Justine’s a tough cookie. She outfaced all the starers that came and went. ‘Have a good look!’ she hissed at some of the worst offenders. ‘Go on, knock yourselves out.’
Cecilia and I try to clean up her face as much as possible with what we have in the shop. But nothing can be done about the new bruise. If anything, it seems to be spreading. Soap and water isn’t enough to budge all the eye make-up, and Reggie refuses to lend some remover out of her own handbag.
‘Not my problem,’ she says, her mouth pursed primly like a cat’s bum as she stirs the sweet and sour pork with unnecessary force. ‘Don’t look at me.’
‘Like you’re some kind of saint,’ Justine mutters.
‘At least I don’t get my tits out for strangers for money,’ Reggie replies.
‘Sanctimonious bitch.’
Mr Dymovsky shakes his head tiredly as the two women continue to take verbal pot shots at each other across the room. It’s bad for business.
‘Take Justine into the office,’ he tells me. ‘Then go buy her some shoes, something to wear. It is not safe that she walks around dressed like, like …’ He waves one hand towards her, looking gallantly at a fixed point above her head.
He gives me a fifty out of the till to back up his request and I head around the corner to Chinatown, where I go into the first variety store I come across and pick up a pair of black men’s kung fu shoes in a small size and Chinese-style pyjamas, with change to spare. It’s not high fashion, but Justine’s still got that creep’s bomber and the ensemble will do until she can get home and into a change of clothes.
She’s self-conscious as she slips into the lemon-coloured, faux silk pyjamas in Mr Dymovsky’s office. ‘Don’t look at me,’ she mutters, changing hurriedly while I stand guard at the door like she told me to. ‘I’ve broken out across the tops of my shou
lders from all the latex they’ve been getting me to wear lately — it’s disgusting.’
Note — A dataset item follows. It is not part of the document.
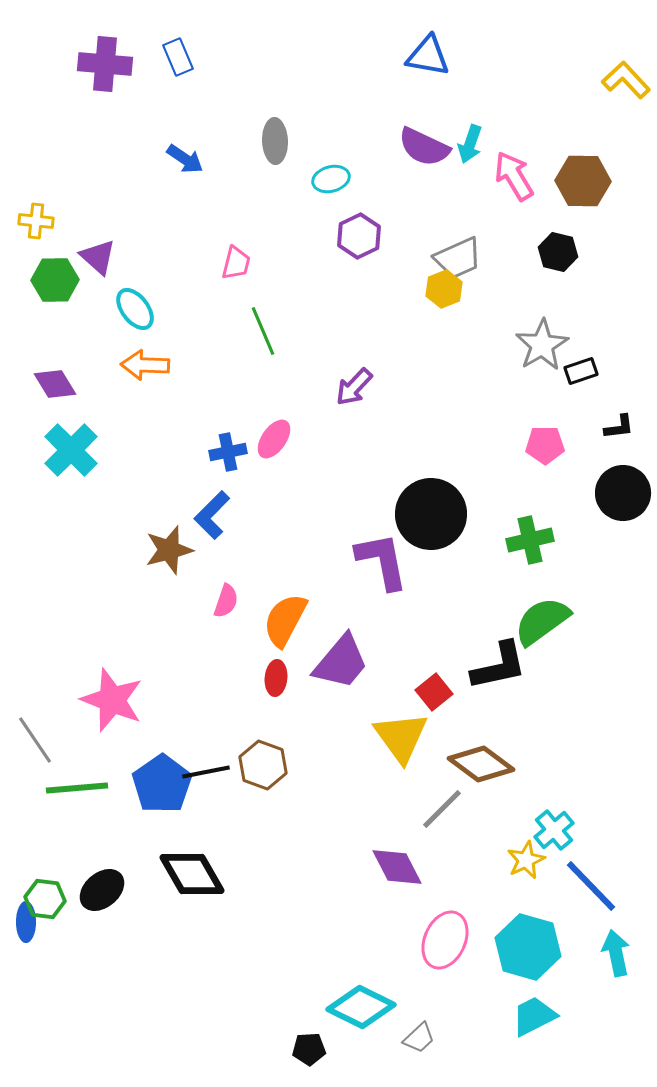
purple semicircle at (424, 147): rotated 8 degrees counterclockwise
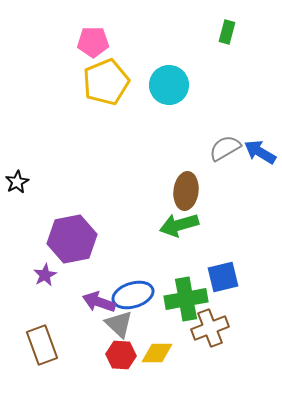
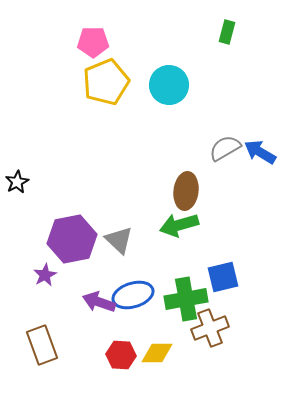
gray triangle: moved 84 px up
She slips the soft, flat shoes onto her large, wide feet. They’re only a little too big. The bomber jacket she asks me to hand to Sulaiman, to dump it straight into one of the skips outside.
‘It smells like him,’ she says, and shudders. ‘Don’t want it.’
Mr Dymovsky gives me a long-suffering roll of his eyes when the two of us come out of his office. ‘Of course you can go early, Lela, I was expecting it. And you take care, Justine. Don’t go back to that place; you come work here instead, okay?’
‘I’ll think about it,’ Justine says, suddenly shy, as we take our leave.
She raises a hand gratefully to Sulaiman in the kitchen. He gives her an unsmiling nod, gets right back to the tray of pizza he’s making for tomorrow.
‘I think I’m in love with that guy,’ she laughs in quiet despair as we bat our way out of the plastic curtain hanging over the door. ‘I always pick the tricky ones — guys on drugs, guys with rap sheets longer than my arm, women-hating latent homosexuals, and now a big Muslim bloke who probably thinks I’m trouble. I’m hopeless. Might as well shoot me now.’
I take the sleeve of her Chinese pyjama jacket between my fingers, steer her up the road towards the same bus stop she pointed out to me yesterday.
‘He’s all right, Sulaiman. Not seeing anyone, Cecilia says. Doesn’t talk much about himself, bit of a mystery fella. But he’s contemplative, spiritual, respectful, no woman-hater, I can vouch for that. You’d have to wear a few more clothes, though, change your line of work, if you’ve set your heart on him.’ I grin at her.
She looks down as we cross the street to the bus stop. ‘Stripping’s a crap living,’ she says sadly. ‘But it’s a living.’
‘But it’s not a life,’ I say pointedly.
Her reply is weary. ‘But I’m no good for anything else, am I? I mean, look at me. I’m a joke.’
After fifteen long minutes of Justine tapping on her crooked teeth with her baby pink fake nails, of Justine itching at her shoulderblades, shuffling her too-big slippers, no bus comes, so we flag down a cab.